— start Data to use —
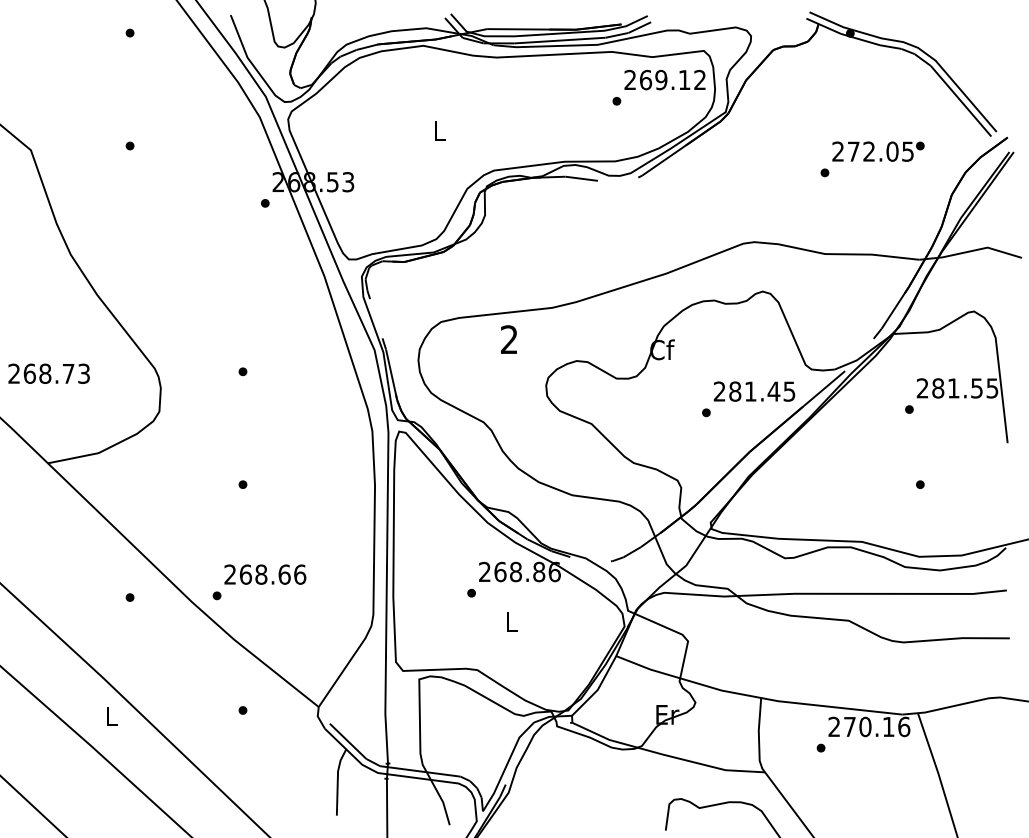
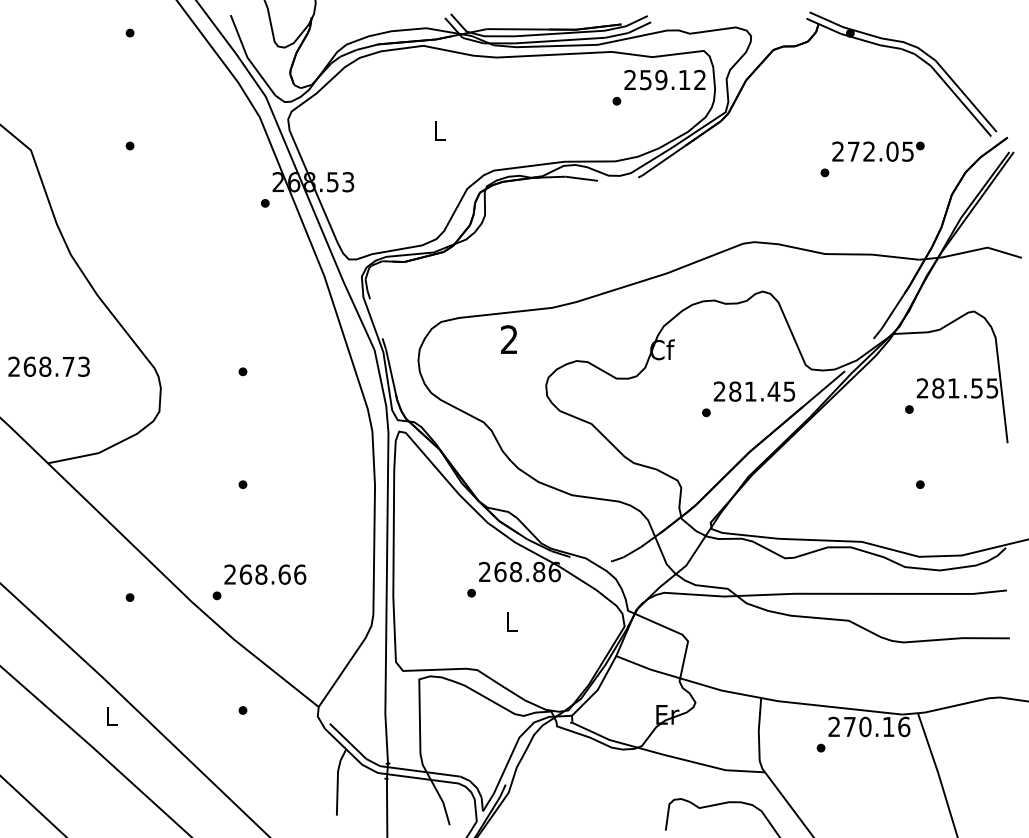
text at (646, 79): 269.12 -> 259.12
text at (48, 373) position: (48, 373) -> (48, 366)
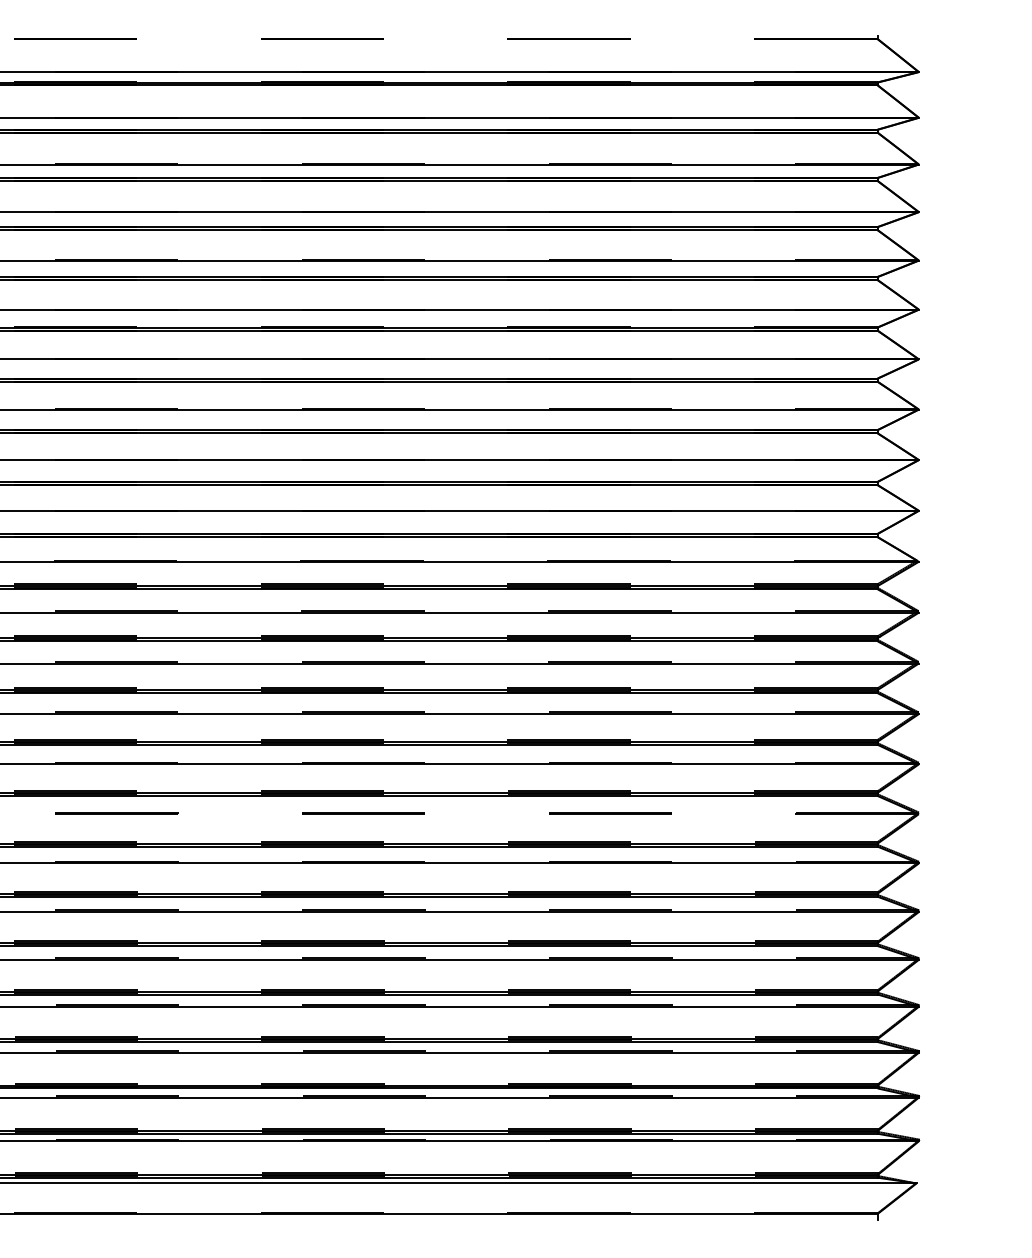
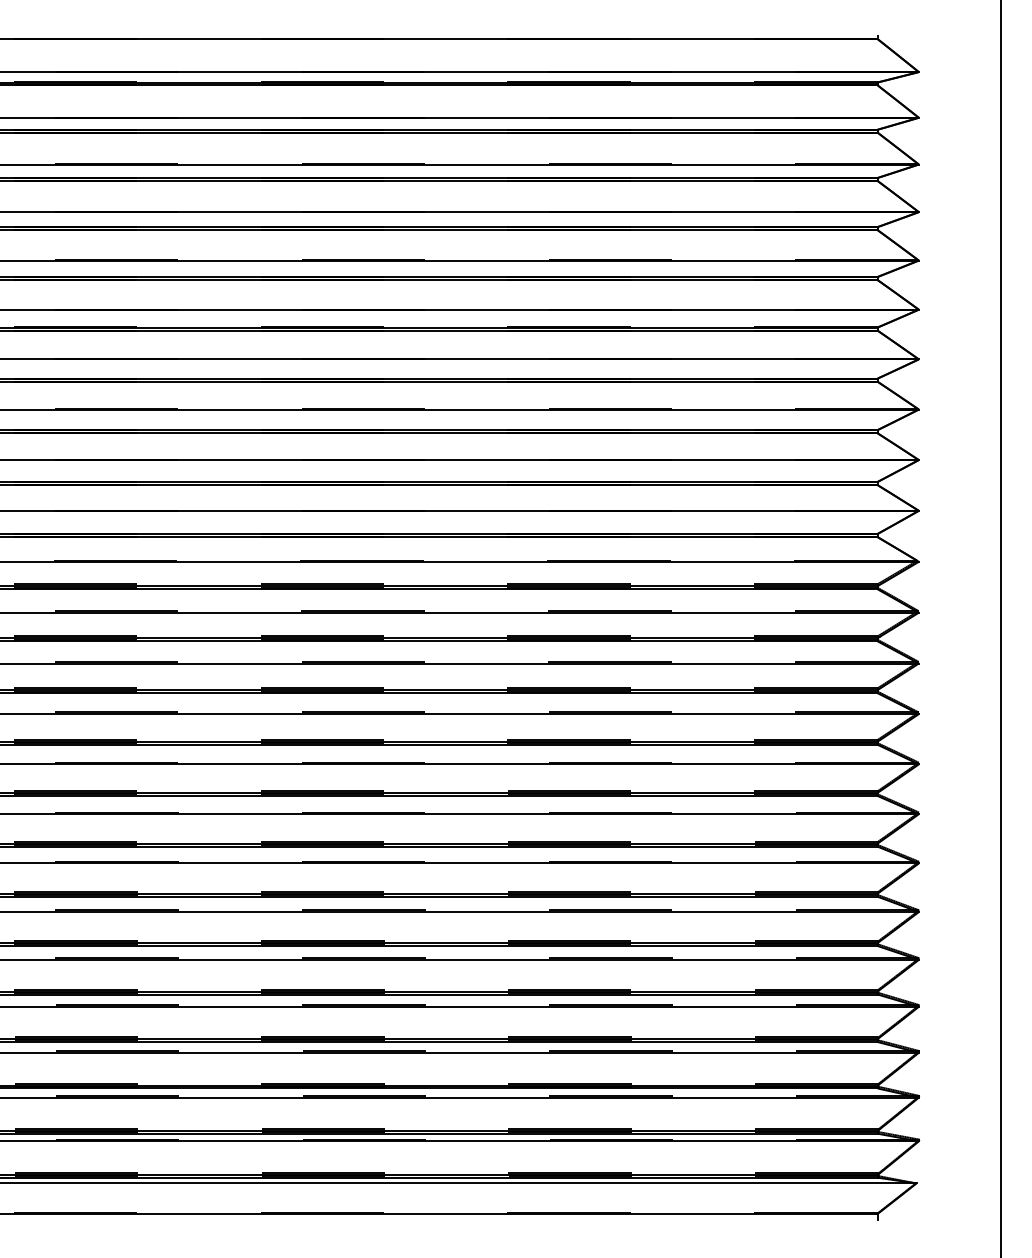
line at (439, 39): dashed -> solid
line at (1001, 628): none -> present
line at (459, 814): dashed -> solid
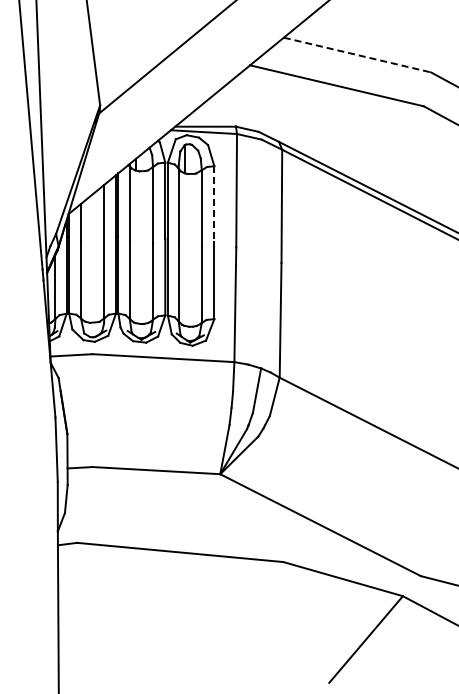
— end Data to use —
Rewrite the entries above as a JSON list of strings, one string per line. Leave out blank lines and the pictures.

[
  "text at (646, 79): 269.12 -> 259.12",
  "text at (48, 373) position: (48, 373) -> (48, 366)",
  "line at (439, 39): dashed -> solid",
  "line at (1001, 628): none -> present",
  "line at (459, 814): dashed -> solid"
]